The effect of 10 peptides structurally related to the growth hormone (GH) releasing peptide hexarelin, injected into the paraventricular nucleus of the hypothalamus (PVN), on penile erection was studied in male rats. Six out of the 10 peptides tested induced penile erection in a dose-dependent manner. Among them, the most potent were EP 80661, EP 60761 and EP 91072, which were active at doses of 20–200 ng. The potency of these peptides in inducing penile erection is comparable to that of apomorphine, oxytocin and N-methyl-D-aspartic acid similarly injected into the PVN. Other peptides found active were EP 50885, EP 90101 and EP 91071, which induced penile erection at doses of 200–2000 ng. In contrast, EP 51322, EP 70555, EP 51216 and EP 91073 were inactive, as were hexarelin, EP 40904 and EP 40737 in a previous study. The majority of EP peptides found active when injected into the PVN induced penile erection, although to a lesser extent, also when given systemically (endovenously).
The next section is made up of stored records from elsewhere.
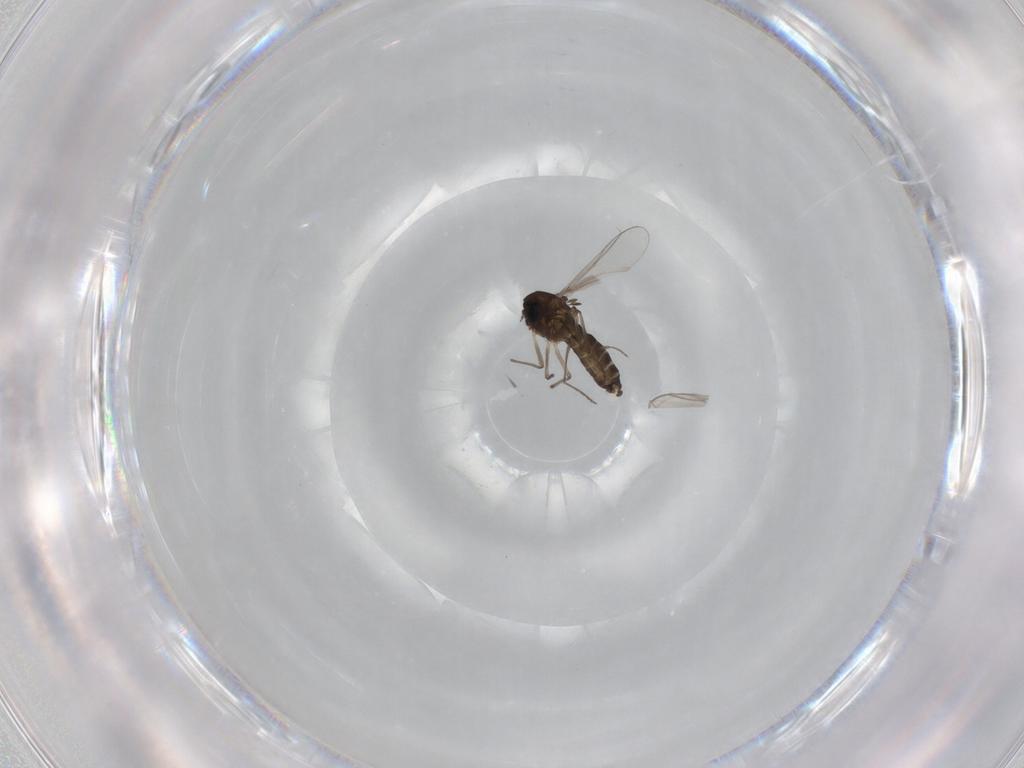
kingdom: Animalia
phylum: Arthropoda
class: Insecta
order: Diptera
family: Chironomidae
The proerectile effect of EP peptides was prevented by the oxytocin receptor antagonist [d(CH₂)₅ Tyr(Me)²-Orn⁸]-vasotocin given into the lateral ventricles but not into the PVN, by the nitric oxide (NO) synthase inhibitor N^G-nitro-l-arginine methyl ester given either into the lateral ventricles or into the PVN, by the N-type Ca²⁺ channel blocker ω-conotoxin GVIA and by morphine, but not by the dopamine receptor antagonist cis-flupenthixol or by the N-methyl- D-aspartic acid receptor antagonist dizolcipine, given into the PVN. As the structure–activity relationship of EP peptides for proerectile activity is different from those of other biological actions of these compounds, ie for GH release and eating behaviour, the present results suggest that EP peptides induce penile erection by acting on specific hypothalamic receptor sites that activate paraventricular oxytocinergic neurons projecting to extrahypothalamic brain areas that mediate this sexual function by a mechanism similar to that of dopamine receptor agonists, oxytocin and N-methyl- D-aspartic acid.